What makes Ireland right is not the outcome of the vote, but that they took a vote of millions of people and not the backdoor shortcut of settling on 5 out of 9 judges to ram something down the throats of millions Without asking or allowing the 'governed' the right to have their say.
Libertarian.
Lots of people like to call it state's rights, but the principle is deeper than states, it means change should always be bottom up and not top down.
It's a harder road, a tougher path, but it's bathed in sunshine and not nearly so offensive. Now, some will be offended by my use of 'offensive' but I assure you that whatever side of the line you stand on, someone is offended. Just as some are offended by having to make wedding cakes, others are offended when the bakery turns them away.
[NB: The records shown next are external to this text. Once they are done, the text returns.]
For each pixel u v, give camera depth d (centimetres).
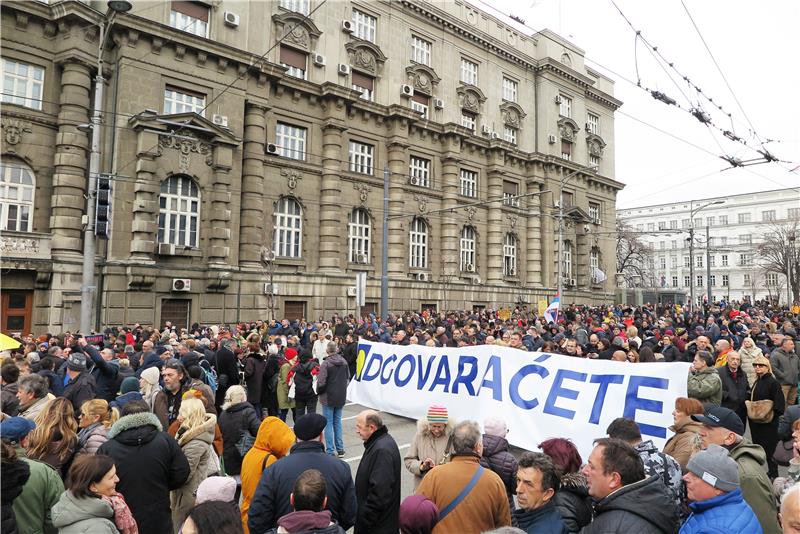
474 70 3788
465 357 996
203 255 2342
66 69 2038
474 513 394
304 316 2731
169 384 737
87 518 367
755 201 8794
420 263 3341
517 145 4019
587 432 755
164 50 2244
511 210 3878
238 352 1236
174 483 488
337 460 462
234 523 298
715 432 473
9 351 1261
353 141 3034
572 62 4478
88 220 1627
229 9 2477
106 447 467
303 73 2847
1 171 1941
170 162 2230
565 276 4256
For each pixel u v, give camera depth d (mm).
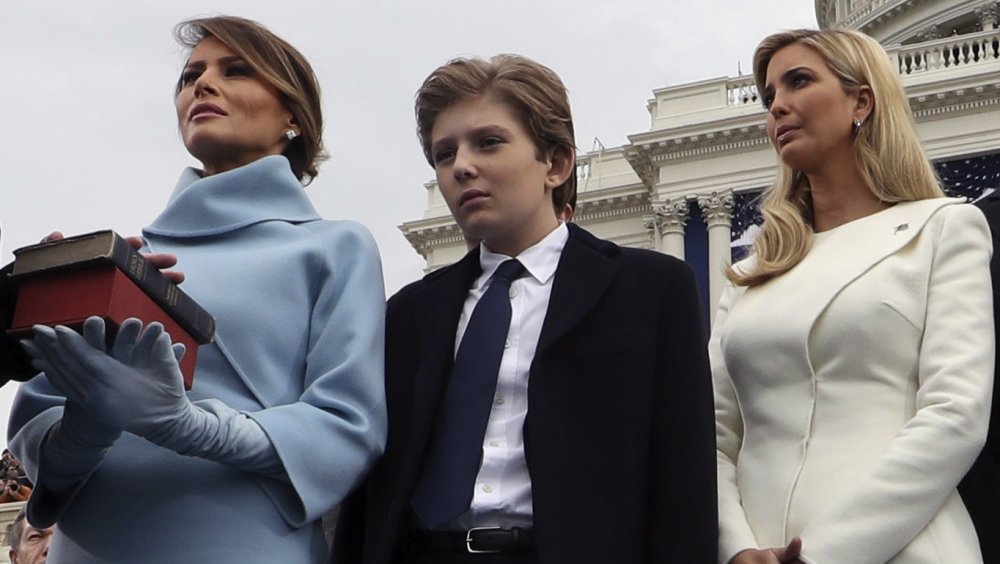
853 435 2742
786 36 3260
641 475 2559
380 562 2584
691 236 28812
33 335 2119
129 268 2143
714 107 29375
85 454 2357
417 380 2783
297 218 2855
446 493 2604
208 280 2646
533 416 2594
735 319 3062
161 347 2152
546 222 2945
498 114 2850
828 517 2564
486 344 2766
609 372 2637
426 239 33781
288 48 3047
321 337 2676
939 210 2943
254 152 2965
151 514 2420
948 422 2609
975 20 43281
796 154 3148
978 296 2803
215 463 2484
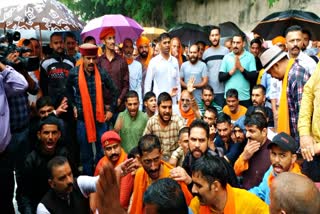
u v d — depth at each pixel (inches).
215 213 114.5
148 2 653.9
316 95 133.7
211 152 162.7
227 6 548.1
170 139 214.1
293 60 168.1
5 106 165.0
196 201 124.7
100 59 273.6
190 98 244.1
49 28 288.2
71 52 304.5
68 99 233.8
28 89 200.8
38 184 164.7
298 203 68.9
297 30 177.8
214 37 309.1
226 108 249.3
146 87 289.9
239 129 187.3
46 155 165.9
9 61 185.0
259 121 159.0
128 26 328.5
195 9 609.3
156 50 354.6
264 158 160.2
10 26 294.2
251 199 115.0
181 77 307.0
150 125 216.4
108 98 240.7
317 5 415.8
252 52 321.7
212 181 110.0
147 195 89.3
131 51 308.5
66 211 138.1
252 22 507.5
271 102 255.6
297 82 164.1
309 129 137.2
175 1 647.1
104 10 725.3
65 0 730.2
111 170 39.0
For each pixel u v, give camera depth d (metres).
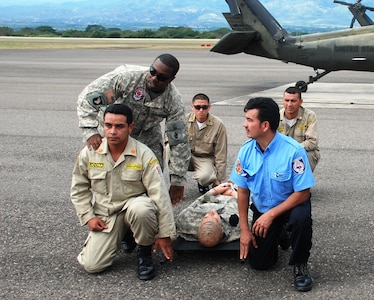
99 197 3.62
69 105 11.84
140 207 3.39
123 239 3.89
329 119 9.90
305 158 3.37
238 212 3.76
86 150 3.60
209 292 3.30
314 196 5.32
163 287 3.37
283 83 16.83
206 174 5.29
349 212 4.82
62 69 22.25
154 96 3.76
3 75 19.42
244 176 3.52
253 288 3.35
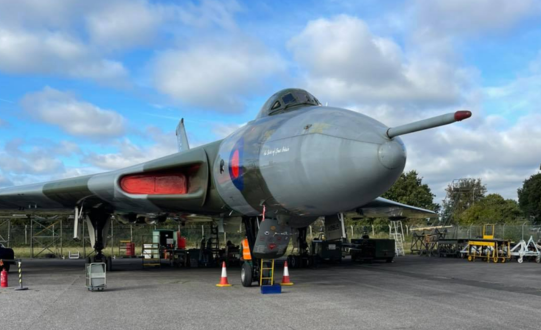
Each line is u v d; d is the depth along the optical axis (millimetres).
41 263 20359
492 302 8273
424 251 25859
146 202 12734
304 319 6617
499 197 56438
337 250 19188
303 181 8555
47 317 6793
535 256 20172
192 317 6766
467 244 22500
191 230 42094
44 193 14375
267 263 10352
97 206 15141
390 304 7949
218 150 12148
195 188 12633
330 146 8109
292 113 10203
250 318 6691
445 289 10086
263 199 9828
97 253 15703
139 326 6184
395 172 7676
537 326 6246
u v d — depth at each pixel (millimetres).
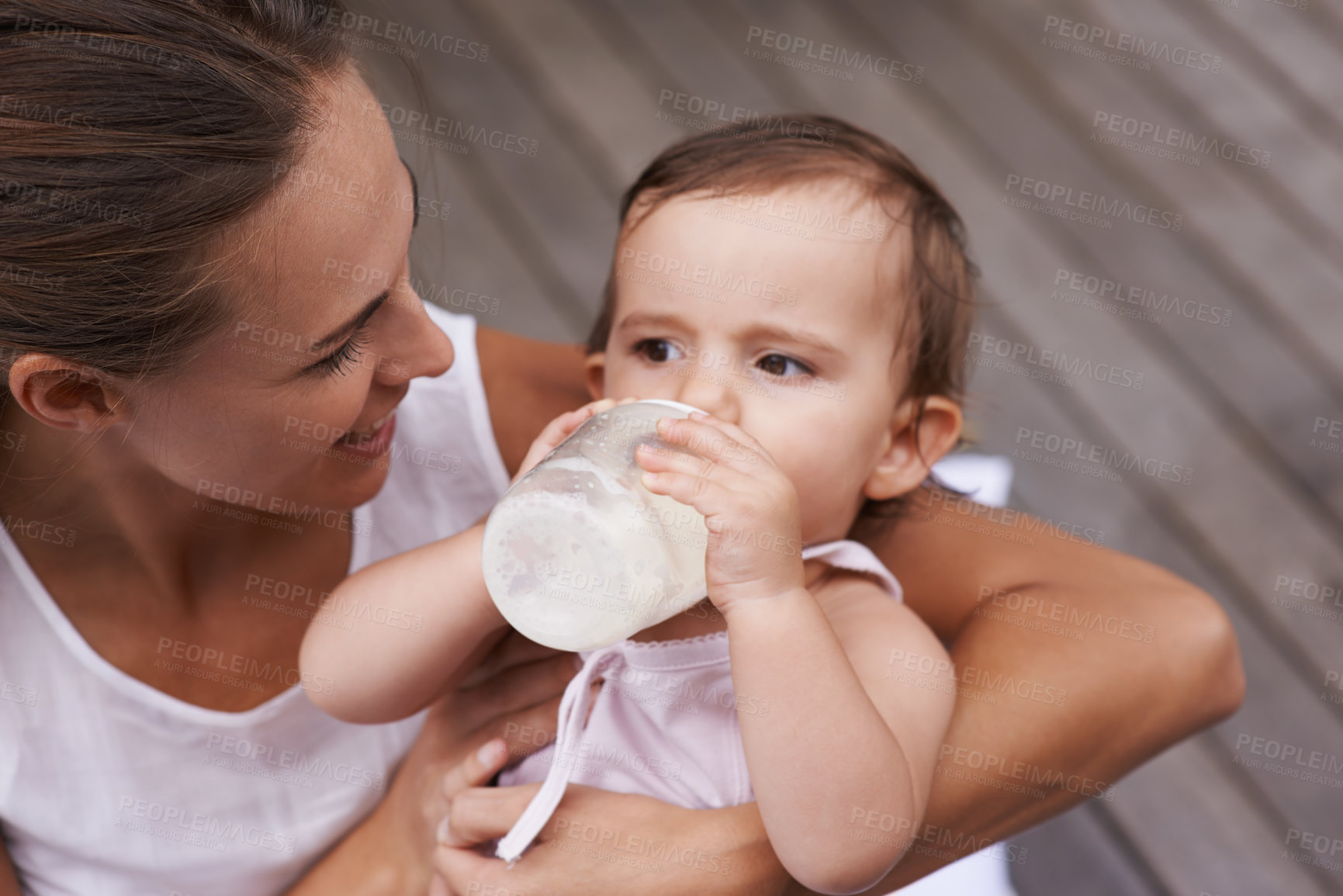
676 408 824
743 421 902
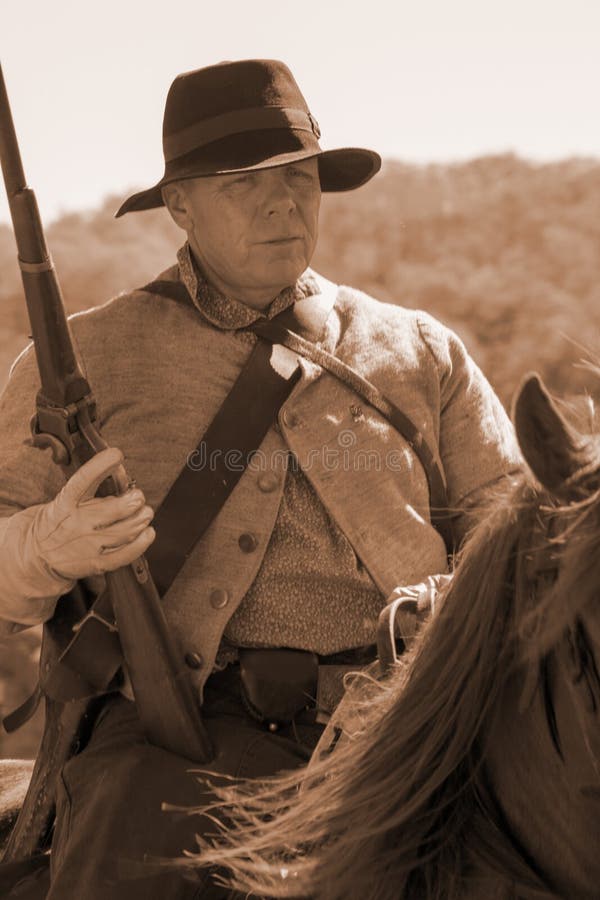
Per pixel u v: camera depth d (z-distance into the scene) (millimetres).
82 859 4152
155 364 4809
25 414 4746
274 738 4438
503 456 5133
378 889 3553
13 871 4480
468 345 47594
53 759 4711
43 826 4707
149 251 52719
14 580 4340
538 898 3410
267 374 4738
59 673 4566
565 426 3240
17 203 4285
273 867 3652
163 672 4297
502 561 3473
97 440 4371
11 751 24375
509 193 57812
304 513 4719
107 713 4617
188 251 4941
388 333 5016
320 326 4906
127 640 4328
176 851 4121
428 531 4844
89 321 4895
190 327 4844
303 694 4527
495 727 3545
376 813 3570
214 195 4742
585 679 3172
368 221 56781
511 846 3512
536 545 3363
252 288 4824
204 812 4113
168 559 4559
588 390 3445
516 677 3492
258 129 4699
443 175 60844
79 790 4383
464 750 3551
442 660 3566
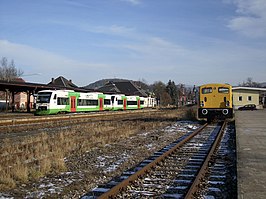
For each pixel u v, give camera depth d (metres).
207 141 16.77
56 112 39.12
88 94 46.97
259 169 8.65
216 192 7.44
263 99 92.94
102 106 51.41
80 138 17.55
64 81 92.44
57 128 24.38
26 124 26.88
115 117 39.56
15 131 21.97
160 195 7.27
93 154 12.93
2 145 14.91
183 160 11.42
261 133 18.19
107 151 13.66
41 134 19.34
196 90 30.31
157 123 28.61
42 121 30.67
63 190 7.88
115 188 7.20
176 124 28.23
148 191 7.59
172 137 18.84
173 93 129.12
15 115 38.47
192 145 15.24
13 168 9.66
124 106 60.09
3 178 8.58
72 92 42.78
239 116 37.47
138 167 10.39
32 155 12.03
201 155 12.45
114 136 18.34
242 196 6.23
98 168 10.36
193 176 9.01
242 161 9.77
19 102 80.38
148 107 76.56
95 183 8.54
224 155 12.28
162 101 121.81
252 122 27.19
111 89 110.56
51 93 38.41
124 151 13.65
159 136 19.17
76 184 8.41
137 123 28.69
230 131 21.88
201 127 23.91
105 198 6.68
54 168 10.15
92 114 40.56
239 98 72.38
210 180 8.54
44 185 8.38
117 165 10.81
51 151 13.27
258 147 12.80
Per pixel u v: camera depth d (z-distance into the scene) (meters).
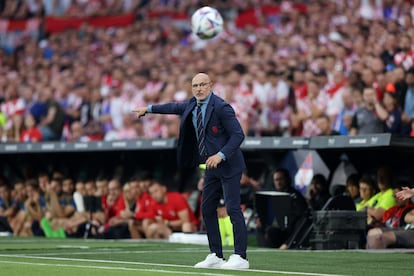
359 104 52.81
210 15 45.78
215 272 26.12
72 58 87.38
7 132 75.12
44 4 94.88
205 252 37.56
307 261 32.28
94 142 55.28
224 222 47.00
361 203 44.88
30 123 71.06
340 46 62.81
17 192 58.91
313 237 41.44
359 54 63.19
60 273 25.00
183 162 30.23
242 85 64.38
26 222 58.31
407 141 42.69
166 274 24.78
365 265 30.23
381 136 42.44
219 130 29.38
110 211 54.28
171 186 55.50
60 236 56.12
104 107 73.06
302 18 73.94
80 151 55.94
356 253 37.53
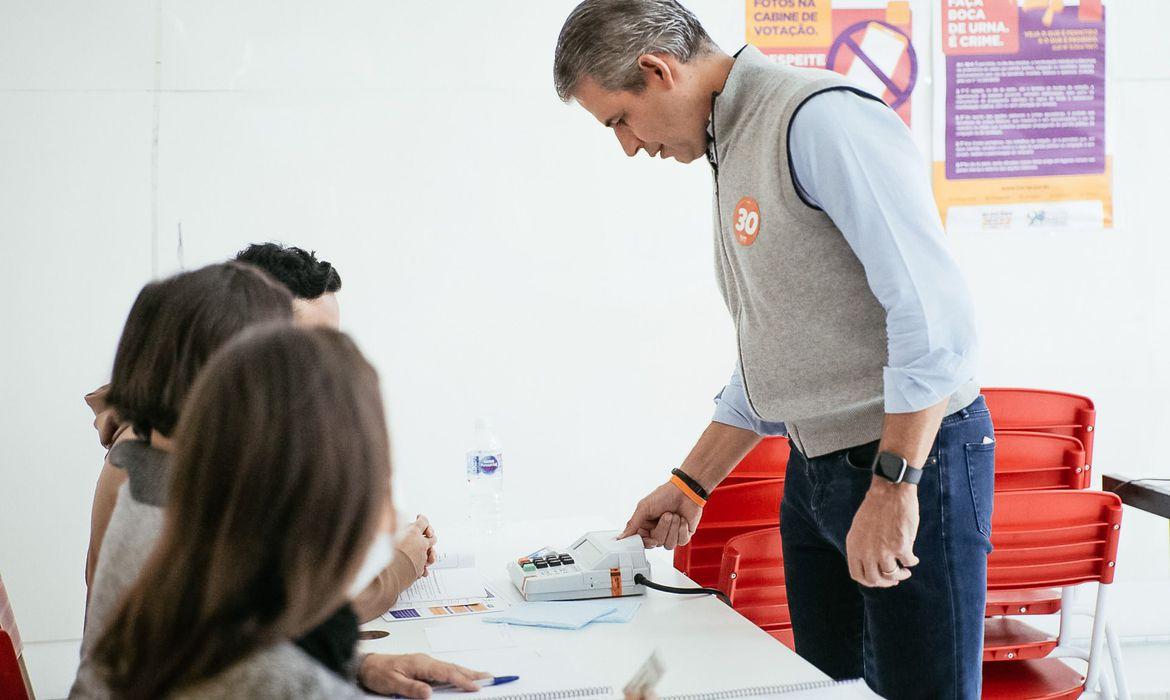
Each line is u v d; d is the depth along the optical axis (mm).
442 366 3469
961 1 3576
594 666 1299
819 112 1401
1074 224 3670
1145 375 3744
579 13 1525
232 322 1120
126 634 727
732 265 1616
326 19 3326
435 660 1240
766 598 1869
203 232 3297
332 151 3355
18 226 3201
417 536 1640
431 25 3383
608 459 3578
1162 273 3729
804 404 1545
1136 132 3676
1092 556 2080
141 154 3248
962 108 3600
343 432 722
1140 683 3391
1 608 2010
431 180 3418
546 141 3469
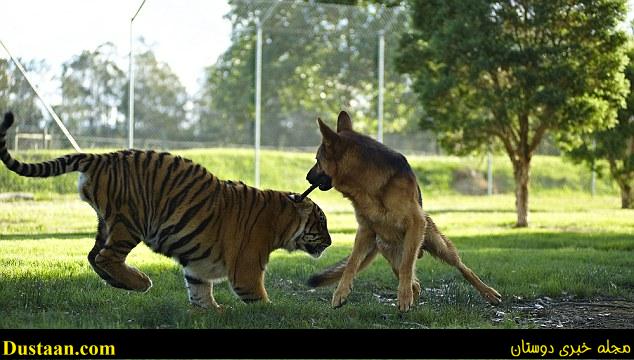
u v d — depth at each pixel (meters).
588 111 17.44
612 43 17.58
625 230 17.08
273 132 31.34
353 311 6.75
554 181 30.91
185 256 6.58
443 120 18.61
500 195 28.69
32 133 19.45
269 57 31.00
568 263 10.54
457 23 17.53
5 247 11.09
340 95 29.59
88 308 6.69
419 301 7.79
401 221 6.78
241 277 6.68
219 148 28.47
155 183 6.45
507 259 11.17
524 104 17.47
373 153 6.74
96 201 6.38
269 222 6.80
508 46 17.25
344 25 24.70
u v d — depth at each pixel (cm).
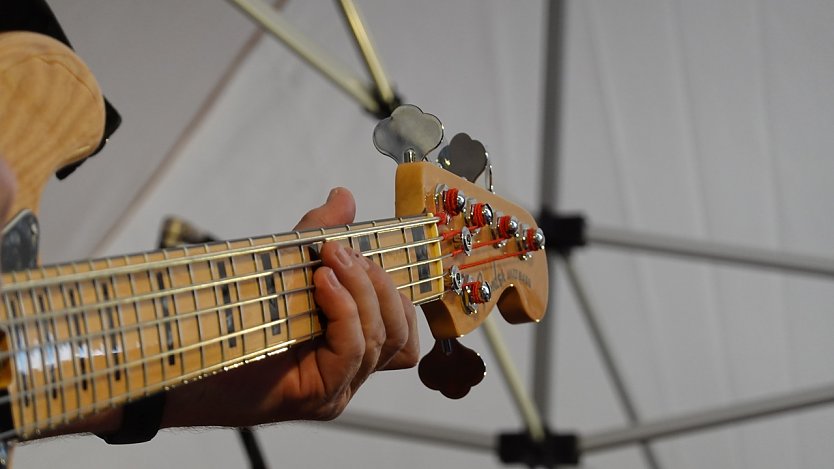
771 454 288
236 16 202
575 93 270
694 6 262
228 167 239
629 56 267
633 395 265
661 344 289
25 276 93
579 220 219
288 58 238
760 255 222
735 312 286
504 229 125
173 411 112
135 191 217
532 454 232
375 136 119
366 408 278
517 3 257
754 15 261
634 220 279
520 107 267
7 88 100
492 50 261
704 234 280
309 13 238
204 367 101
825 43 260
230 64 214
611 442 226
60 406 94
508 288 129
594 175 277
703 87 268
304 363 111
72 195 202
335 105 250
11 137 99
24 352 92
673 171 275
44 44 102
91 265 96
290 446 269
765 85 266
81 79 104
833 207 271
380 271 110
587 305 241
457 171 125
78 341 95
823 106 265
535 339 229
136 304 97
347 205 121
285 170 248
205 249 102
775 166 272
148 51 194
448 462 280
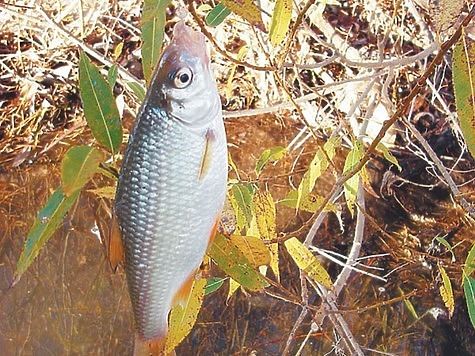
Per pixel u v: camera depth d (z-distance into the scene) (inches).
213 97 12.4
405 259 27.6
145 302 13.6
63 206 11.0
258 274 14.7
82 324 29.5
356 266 30.3
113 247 13.4
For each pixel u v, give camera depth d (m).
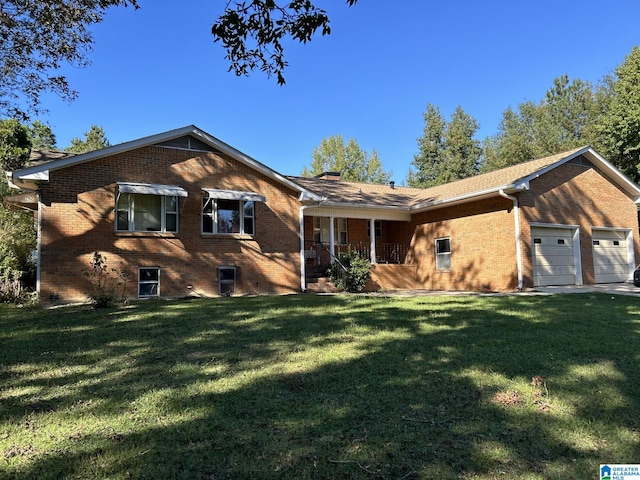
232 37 5.91
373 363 5.06
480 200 15.86
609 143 25.14
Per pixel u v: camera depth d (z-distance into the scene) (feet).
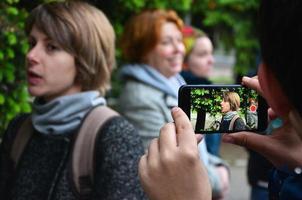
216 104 4.34
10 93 9.00
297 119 3.17
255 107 4.42
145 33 10.79
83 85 7.30
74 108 6.95
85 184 6.60
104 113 6.82
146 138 10.26
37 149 7.02
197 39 13.15
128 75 10.64
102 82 7.41
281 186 3.64
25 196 6.86
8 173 7.25
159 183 3.35
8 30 8.45
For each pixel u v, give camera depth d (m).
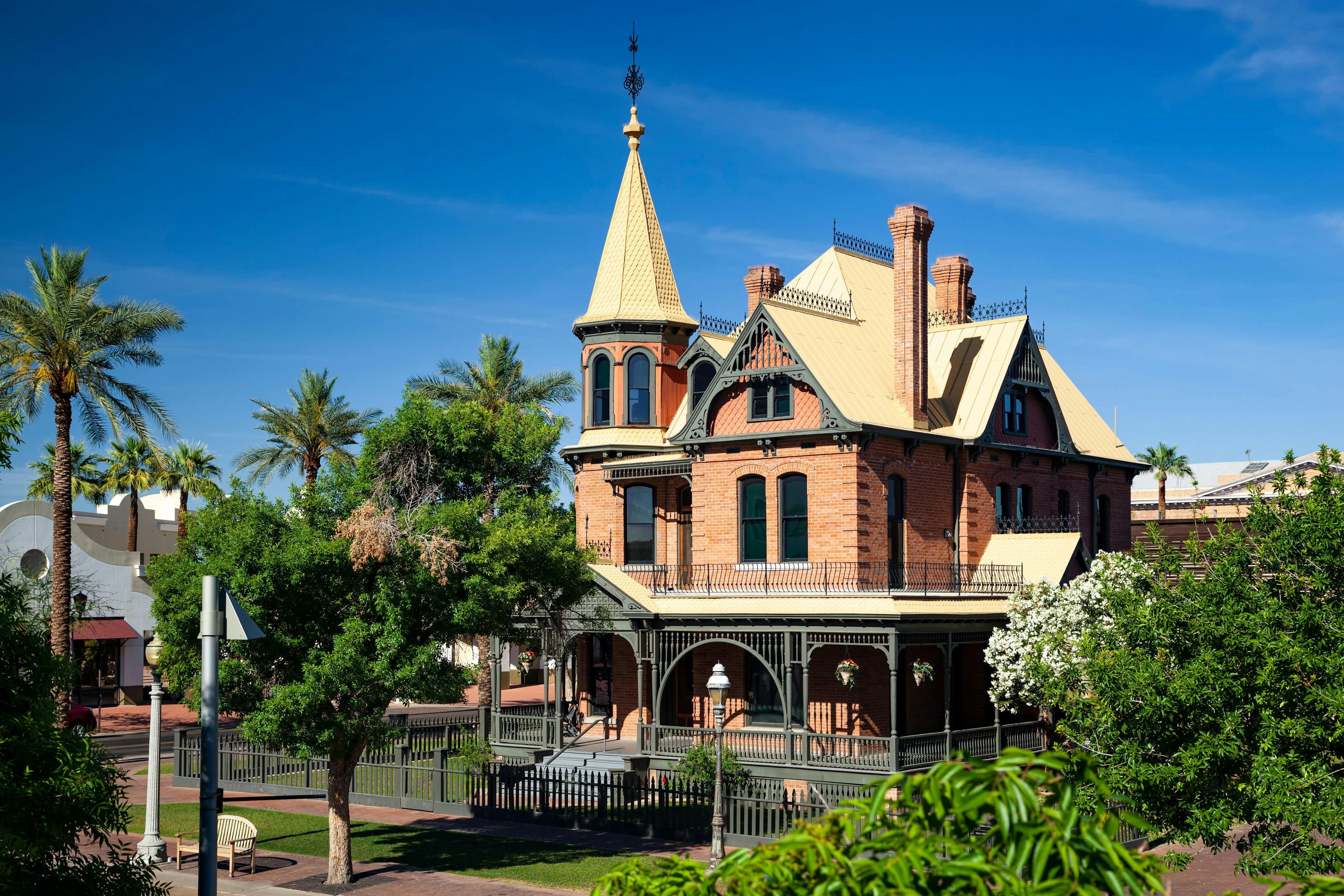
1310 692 15.66
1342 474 18.94
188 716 58.00
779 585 35.06
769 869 5.83
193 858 26.59
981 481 38.44
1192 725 17.17
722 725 24.42
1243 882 24.12
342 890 23.66
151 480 68.25
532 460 30.66
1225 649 17.08
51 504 61.19
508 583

It is one thing when five out of nine say "we unelected few have just rewritten the constitution by 'finding something' that nobody saw for hundreds of years'; that is a bitter and contentious pill for millions to be forced to swallow, and is more likely than not to fuel anger and rage against gays than to forward any good. BUT, when millions of your own countrymen, your neighbors, your cousins and uncles, cast their voice into the official record and the only poll that really matters, then there is no where to hide.
It is one thing when your teacher tells you Santa is not real, but something else entirely when everyone in your class says the same thing.
Before Ireland cast the vote, the only thing that was a certainty was that whoever lost would be offended by the results.
But there was something else that they knew before the votes were cast. They knew that if it was a landslide, that the losers could Not blame some unaccountable judge or a hundred tricky politicians, but that whatever the result, it would be the will of the governed.
The will of the people.
Libertarianism. It's another word for bottom up in a world of politicians that always think top down.
It doesn't matter if I agree or disagree with the outcome, so long as it is so loudly the will of the governed, and not the will of the elected few or the unelected 9.
I hope the activists in America see this for what it is, an example of the right way to do something.
It isn't the easy path, but giving women the vote didn't come from a 5-4 decision, it came from a constitutional amendment. If you want acceptance from the masses, you have to get it from the masses, you can't force the masses to accept it or else.
And that's not easy.
It's hard.
And it should always be hard.
Ireland did it the right way.
They convinced the people to accept it, and they voted that way.